牡丹雪樹林(じゆりん)にふかくふりこめばかくも豊かにてものみなゆらぐ

坪野哲久『桜』(1940)

 

「日々のクオリア」の石川担当回もあとわずかになった。牡丹雪の時季にはまだ早いのだが、今年のはじめから気になっていた(そして古書店で『坪野哲久全歌集』を買ってしまうきっかけになった)一首なので、思い残すことのないように引いておきたい。

際限なく樹林に降り続ける、重く湿った牡丹雪。「かくも豊かにて」には、そのような光景を客観的に評価する冷静さが感じられる。たとえばこの後に、「かくも豊かな季節を思ふ」とか、「かくも豊かにて我はさびしゑ」とか、あっさりとした結句が続いていたならば、実に凡庸な歌で終わっていただろう。

この一首を非凡なものにしているのは、何と言っても結句の「ものみなゆらぐ」だ。牡丹雪の重さが、そして、雪の降る美しい風景が、世界の全てを揺るがせる。このダイナミックな把握はどうだろう。「ものみなゆらぐ」と感じる語り手の心も、やはり熱くぐらぐらと揺れているようだ。

「牡丹雪樹林にふかくふりこめば」で「BO」「JU」「FU」「FU」とくぐもった音を重ねておいて、「かくも豊かにて」の「KA」音でぱっと明るく転換され、一気に結句へとなだれ込む、韻律の運び方も非常に美しい。

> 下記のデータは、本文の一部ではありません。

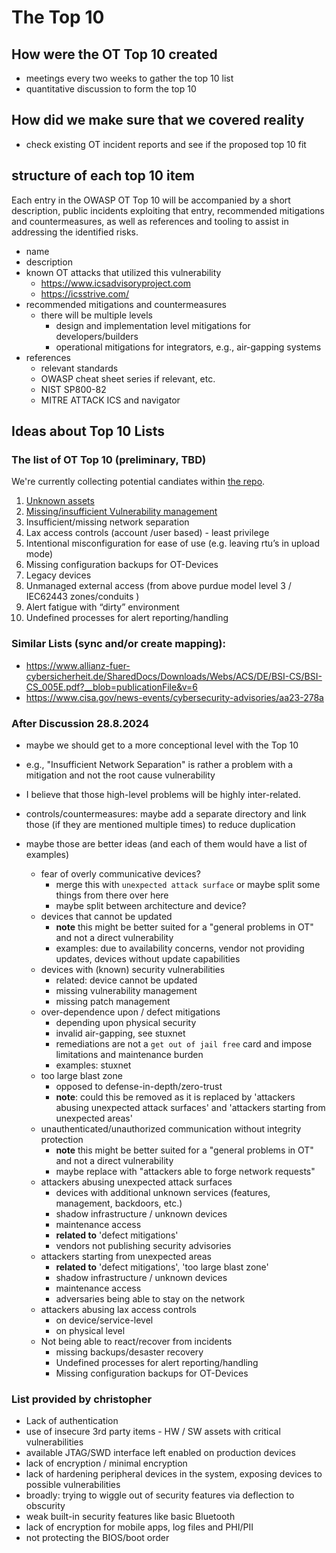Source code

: # The Top 10 

## How were the OT Top 10 created

- meetings every two weeks to gather the top 10 list
- quantitative discussion to form the top 10

## How did we make sure that we covered reality

- check existing OT incident reports and see if the proposed top 10 fit

## structure of each top 10 item

Each entry in the OWASP OT Top 10 will be accompanied by a short description, public incidents exploiting that entry, recommended mitigations and countermeasures, as well as references and tooling to assist in addressing the identified risks.

- name
- description
- known OT attacks that utilized this vulnerability
  - <https://www.icsadvisoryproject.com>
  - <https://icsstrive.com/>
- recommended mitigations and countermeasures
  - there will be multiple levels
    - design and implementation level mitigations for developers/builders
    - operational mitigations for integrators, e.g., air-gapping systems
- references
  - relevant standards
  - OWASP cheat sheet series if relevant, etc.
  - NIST SP800-82
  - MITRE ATTACK ICS and navigator


## Ideas about Top 10 Lists 

### The list of OT Top 10 (preliminary, TBD)

We're currently collecting potential candiates within [the repo](/docs/potential-top-10).

1. [Unknown assets](/the-top-10/unknown-assets/)
2. [Missing/insufficient Vulnerability management](/the-top-10/missing-vulnerability-management/)
3. Insufficient/missing network separation
4. Lax access controls  (account /user based)  - least privilege
5. Intentional misconfiguration for ease of use (e.g. leaving rtu’s in upload mode)
6. Missing configuration backups for OT-Devices
7. Legacy devices
8. Unmanaged external access (from above purdue model level 3 / IEC62443 zones/conduits )
9. Alert fatigue with “dirty” environment
10. Undefined processes for alert reporting/handling

### Similar Lists (sync and/or create mapping):

- <https://www.allianz-fuer-cybersicherheit.de/SharedDocs/Downloads/Webs/ACS/DE/BSI-CS/BSI-CS_005E.pdf?__blob=publicationFile&v=6>
- <https://www.cisa.gov/news-events/cybersecurity-advisories/aa23-278a>

### After Discussion 28.8.2024

- maybe we should get to a more conceptional level with the Top 10
- e.g., "Insufficient Network Separation" is rather a problem with a mitigation and not the root cause vulnerability
- I believe that those high-level problems will be highly inter-related.
- controls/countermeasures: maybe add a separate directory and link those (if they are mentioned multiple times) to reduce duplication

- maybe those are better ideas (and each of them would have a list of examples)
  - fear of overly communicative devices?
    - merge this with `unexpected attack surface` or maybe split some things from there over here
    - maybe split between architecture and device?
  - devices that cannot be updated
    - **note** this might be better suited for a "general problems in OT" and not a direct vulnerability
    - examples: due to availability concerns, vendor not providing updates, devices without update capabilities
  - devices with (known) security vulnerabilities
    - related: device cannot be updated
    - missing vulnerability management
    - missing patch management
  - over-dependence upon / defect mitigations
    - depending upon physical security
    - invalid air-gapping, see stuxnet
    - remediations are not a `get out of jail free` card and impose limitations and maintenance burden
    - examples: stuxnet
  - too large blast zone
    - opposed to defense-in-depth/zero-trust
    - **note**: could this be removed as it is replaced by 'attackers abusing unexpected attack surfaces' and 'attackers starting from unexpected areas'
  - unauthenticated/unauthorized communication without integrity protection
    - **note** this might be better suited for a "general problems in OT" and not a direct vulnerability
    - maybe replace with "attackers able to forge network requests"
  - attackers abusing unexpected attack surfaces
    - devices with additional unknown services (features, management, backdoors, etc.)
    - shadow infrastructure / unknown devices
    - maintenance access
    - **related to** 'defect mitigations'
    - vendors not publishing security advisories
  - attackers starting from unexpected areas
    - **related to** 'defect mitigations', 'too large blast zone'
    - shadow infrastructure / unknown devices
    - maintenance access
    - adversaries being able to stay on the network
  - attackers abusing lax access controls
    - on device/service-level
    - on physical level
  - Not being able to react/recover from incidents
    - missing backups/desaster recovery
    - Undefined processes for alert reporting/handling
    - Missing configuration backups for OT-Devices

### List provided by christopher

- Lack of authentication
- use of insecure 3rd party items - HW / SW assets with critical vulnerabilities
- available JTAG/SWD interface left enabled on production devices
- lack of encryption / minimal encryption
- lack of hardening peripheral devices in the system, exposing devices to possible vulnerabilities
- broadly: trying to wiggle out of security features via deflection to obscurity
- weak built-in security features like basic Bluetooth
- lack of encryption for mobile apps, log files and PHI/PII
- not protecting the BIOS/boot order
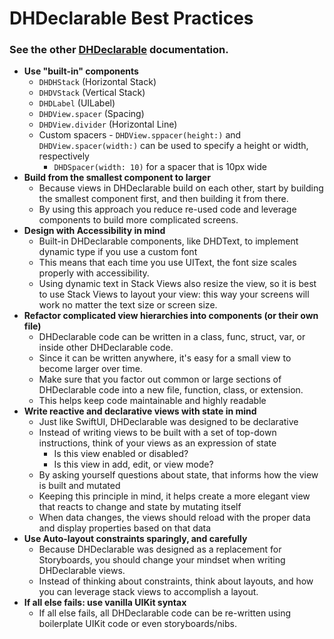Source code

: # DHDeclarable Best Practices
### See the  other [DHDeclarable](index.md) documentation.

* **Use "built-in" components**
    * `DHDHStack` (Horizontal Stack)
    * `DHDVStack` (Vertical Stack)
    * `DHDLabel` (UILabel)
    * `DHDView.spacer` (Spacing)
    * `DHDView.divider​​​​​​​` (Horizontal Line)
    * Custom spacers - `DHDView.sppacer(height:)` and `DHDView.spacer(width:)` can be used to specify a height or width, respectively
        * `DHDSpacer(width: 10)` for a spacer that is 10px wide
* **Build from the smallest component to larger**
    * Because views in DHDeclarable build on each other, start by building the smallest component first, and then building it from there.
    * By using this approach you reduce re-used code and leverage components to build more complicated screens.
* **Design with Accessibility in mind**
    * Built-in DHDeclarable components, like DHDText, to implement dynamic type if you use a custom font
    * This means that each time you use UIText, the font size scales properly with accessibility.
    * Using dynamic text in Stack Views also resize the view, so it is best to use Stack Views to layout your view: this way your screens will work no matter the text size or screen size.
* **Refactor complicated view hierarchies into components (or their own file)**
    * DHDeclarable code can be written in a class, func, struct, var, or inside other DHDeclarable code.
    * Since it can be written anywhere, it's easy for a small view to become larger over time.
    * Make sure that you factor out common or large sections of DHDeclarable code into a new file, function, class, or extension.
    * This helps keep code maintainable and highly readable
* **Write reactive and declarative views with state in mind**
    * Just like SwiftUI, DHDeclarable was designed to be declarative
    * Instead of writing views to be built with a set of top-down instructions, think of your views as an expression of state
        * Is this view enabled or disabled?
        * Is this view in add, edit, or view mode?
    * By asking yourself questions about state, that informs how the view is built and mutated
    * Keeping this principle in mind, it helps create a more elegant view that reacts to change and state by mutating itself
    * When data changes, the views should reload with the proper data and display properties based on that data
* **Use Auto-layout constraints sparingly, and carefully**
    * Because DHDeclarable was designed as a replacement for Storyboards, you should change your mindset when writing DHDeclarable views.
    * Instead of thinking about constraints, think about layouts, and how you can leverage stack views to accomplish a layout.
* **If all else fails: use vanilla UIKit syntax**
    * If all else fails, all DHDeclarable code can be re-written using boilerplate UIKit code or even storyboards/nibs.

ほぼ同時期に刊行された合同歌集『新風十人』にも収められている歌だが、こちらでは「豊か」が「豊(ゆたか)」という表記になっている。

 

  牡丹雪ふり昏(くら)むとき人われや眉おもおもとかなしみ覚ゆ

 

同じころの作。こちらは、「人われや」以降がやや理屈っぽく、個人的には「ものみなゆらぐ」ほどのインパクトはない。ただ、「ふり昏む」という語はこよなく美しい。